CLEVELAND, Ohio -- In the wake of President Trump's executive order on immigration, area hospitals are scrambling to assist and reassure medical staff without citizenship and foreign patients scheduled for treatment.

Some are also speaking out on moral grounds against the order.

St. Vincent Charity Hospital said the order "sends a message of intolerance" in direct conflict with the hospital's faith-based Catholic mission.

"We strongly believe at St. Vincent Charity Medical Center that God has created all people equal," the hospital said in a statement. "God loves us all, forgives us all, blesses us all. Our roots in our faith and our belief in our country calls us to welcome the stranger, feed the hungry, shelter the homeless and bring spiritual care to all in need."

St. Vincent's 67 resident doctors come from countries including Albania, Egypt, Ghana, United Arab Emirates, Iran, India, Jordan, Malawi, Pakistan and Syria.

At University Hospitals Cleveland Medical Center, 200 of the health system's 942 resident doctors are non-U.S. citizens, said Dr. Susan Nedorost, UH's director of graduate medical education.

The graduate medical education program informally cautioned these visa-holders  in November about the potential dangers of traveling after Donald Trump's election, she said.

None of UH's residents was caught up in the travel problems caused by the executive order Friday, including those who are from the seven countries "of particular concern."

One UH doctor in training was traveling over the weekend but made it safely to the United States, Nedorost said.

A Cleveland Clinic internal medicine resident, Dr. Suha Abushamma, was detained and forced to return to Saudi Arabia on Friday because her Visa was issued in Sudan.

Abushamma thanked supporters Monday in a statement issued by the hospital system: "Although this has been a difficult experience, I am grateful to be safe with my family in Saudi Arabia. Please know that I am deeply committed to my medical career and to helping patients at Cleveland Clinic."

The Clinic said Monday it is doing its best to help Abushamma and other Clinic doctors affected by the immigration order. A spokeswoman could not say, though, if Clinic medical residents were counseled before Friday about the potential dangers of traveling after the election.

The Clinic also said it will hold its previously scheduled annual fundraiser in February at Mar-a-Lago, the Trump-owned Florida resort. But, Clinic spokeswoman Eileen Sheil said the Clinic is not committed to holding the event there in the future.

-=-=-=-=-

List every person mentioned by name in the article about Cleveland hospitals and the immigration order. Rely only on the text above to complete this task.

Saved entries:
-=-=-=-=-

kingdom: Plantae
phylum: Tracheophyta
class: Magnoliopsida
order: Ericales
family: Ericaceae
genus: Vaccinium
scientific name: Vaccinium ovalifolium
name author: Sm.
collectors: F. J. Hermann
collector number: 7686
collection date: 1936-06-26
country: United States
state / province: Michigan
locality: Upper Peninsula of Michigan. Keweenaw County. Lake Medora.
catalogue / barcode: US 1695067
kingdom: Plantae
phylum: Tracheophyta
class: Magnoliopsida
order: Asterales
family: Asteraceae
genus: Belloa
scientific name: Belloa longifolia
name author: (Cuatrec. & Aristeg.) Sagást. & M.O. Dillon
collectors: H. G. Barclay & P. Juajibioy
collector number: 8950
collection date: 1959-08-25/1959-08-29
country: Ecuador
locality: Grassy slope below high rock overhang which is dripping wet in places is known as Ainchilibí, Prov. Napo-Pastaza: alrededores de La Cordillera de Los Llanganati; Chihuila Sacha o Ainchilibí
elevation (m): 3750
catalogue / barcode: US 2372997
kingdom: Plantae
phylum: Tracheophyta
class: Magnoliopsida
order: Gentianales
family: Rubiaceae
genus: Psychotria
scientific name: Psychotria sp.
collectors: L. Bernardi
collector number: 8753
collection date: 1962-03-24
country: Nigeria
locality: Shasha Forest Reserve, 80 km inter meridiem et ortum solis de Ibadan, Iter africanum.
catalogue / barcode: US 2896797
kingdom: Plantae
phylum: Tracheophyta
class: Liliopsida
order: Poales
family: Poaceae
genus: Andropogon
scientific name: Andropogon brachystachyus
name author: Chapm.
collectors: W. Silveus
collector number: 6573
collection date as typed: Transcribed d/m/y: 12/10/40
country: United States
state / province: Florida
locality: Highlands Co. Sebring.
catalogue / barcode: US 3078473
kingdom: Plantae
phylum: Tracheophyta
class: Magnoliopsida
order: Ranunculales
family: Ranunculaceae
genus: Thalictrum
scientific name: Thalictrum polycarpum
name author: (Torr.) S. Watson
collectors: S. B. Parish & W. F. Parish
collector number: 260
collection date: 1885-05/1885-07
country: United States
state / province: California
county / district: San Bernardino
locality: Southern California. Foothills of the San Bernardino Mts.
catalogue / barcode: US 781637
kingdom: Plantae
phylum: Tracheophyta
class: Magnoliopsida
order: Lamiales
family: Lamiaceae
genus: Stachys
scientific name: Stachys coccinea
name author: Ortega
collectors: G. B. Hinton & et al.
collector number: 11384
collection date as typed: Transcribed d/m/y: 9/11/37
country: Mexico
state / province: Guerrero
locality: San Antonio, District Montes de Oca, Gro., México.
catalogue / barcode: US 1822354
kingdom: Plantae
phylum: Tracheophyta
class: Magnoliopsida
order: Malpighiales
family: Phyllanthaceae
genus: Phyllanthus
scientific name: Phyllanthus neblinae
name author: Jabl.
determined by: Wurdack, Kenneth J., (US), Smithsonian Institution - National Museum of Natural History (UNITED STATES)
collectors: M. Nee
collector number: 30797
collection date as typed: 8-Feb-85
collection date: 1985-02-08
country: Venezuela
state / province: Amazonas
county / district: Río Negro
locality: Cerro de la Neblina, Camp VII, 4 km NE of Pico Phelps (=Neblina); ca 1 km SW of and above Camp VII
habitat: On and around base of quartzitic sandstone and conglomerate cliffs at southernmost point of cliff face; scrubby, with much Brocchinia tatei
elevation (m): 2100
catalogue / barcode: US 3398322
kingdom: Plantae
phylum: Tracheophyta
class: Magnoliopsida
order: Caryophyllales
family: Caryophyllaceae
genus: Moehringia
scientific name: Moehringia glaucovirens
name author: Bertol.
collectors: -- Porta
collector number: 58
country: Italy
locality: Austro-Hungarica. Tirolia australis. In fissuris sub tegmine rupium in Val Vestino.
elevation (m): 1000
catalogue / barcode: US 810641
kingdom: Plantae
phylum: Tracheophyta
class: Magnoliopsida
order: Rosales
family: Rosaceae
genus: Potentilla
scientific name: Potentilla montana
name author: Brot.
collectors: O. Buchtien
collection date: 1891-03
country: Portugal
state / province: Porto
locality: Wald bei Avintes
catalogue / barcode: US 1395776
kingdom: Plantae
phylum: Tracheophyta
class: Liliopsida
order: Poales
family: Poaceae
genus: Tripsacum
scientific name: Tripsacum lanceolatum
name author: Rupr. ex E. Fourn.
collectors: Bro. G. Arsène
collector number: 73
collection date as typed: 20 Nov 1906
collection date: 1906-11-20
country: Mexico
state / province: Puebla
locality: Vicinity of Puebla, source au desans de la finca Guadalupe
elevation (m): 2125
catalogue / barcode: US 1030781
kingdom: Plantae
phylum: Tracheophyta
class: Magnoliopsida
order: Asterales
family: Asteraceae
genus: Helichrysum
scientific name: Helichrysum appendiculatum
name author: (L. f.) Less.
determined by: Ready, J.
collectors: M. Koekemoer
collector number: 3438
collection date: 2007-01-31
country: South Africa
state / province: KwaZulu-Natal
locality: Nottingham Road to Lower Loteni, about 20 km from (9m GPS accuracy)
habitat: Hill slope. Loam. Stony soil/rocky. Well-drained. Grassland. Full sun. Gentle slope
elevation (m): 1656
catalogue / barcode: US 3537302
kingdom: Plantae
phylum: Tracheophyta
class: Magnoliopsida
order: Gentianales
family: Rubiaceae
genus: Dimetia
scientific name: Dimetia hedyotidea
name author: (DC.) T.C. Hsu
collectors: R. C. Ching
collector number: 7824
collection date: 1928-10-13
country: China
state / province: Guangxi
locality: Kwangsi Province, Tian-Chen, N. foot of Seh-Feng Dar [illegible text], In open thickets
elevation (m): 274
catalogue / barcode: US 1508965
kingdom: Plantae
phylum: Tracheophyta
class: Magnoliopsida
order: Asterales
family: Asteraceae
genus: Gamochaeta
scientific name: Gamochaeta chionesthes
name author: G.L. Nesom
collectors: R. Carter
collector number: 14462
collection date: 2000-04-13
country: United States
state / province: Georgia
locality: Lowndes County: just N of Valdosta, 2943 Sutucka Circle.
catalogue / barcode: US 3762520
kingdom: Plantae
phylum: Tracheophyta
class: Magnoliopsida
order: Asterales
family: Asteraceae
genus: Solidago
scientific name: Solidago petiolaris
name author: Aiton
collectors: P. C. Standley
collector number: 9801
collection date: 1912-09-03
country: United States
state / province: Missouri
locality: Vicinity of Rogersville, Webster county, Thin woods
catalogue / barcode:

-=-=-=-=-

Answer to the problem: Donald Trump, Susan Nedorost, Suha Abushamma, Eileen Sheil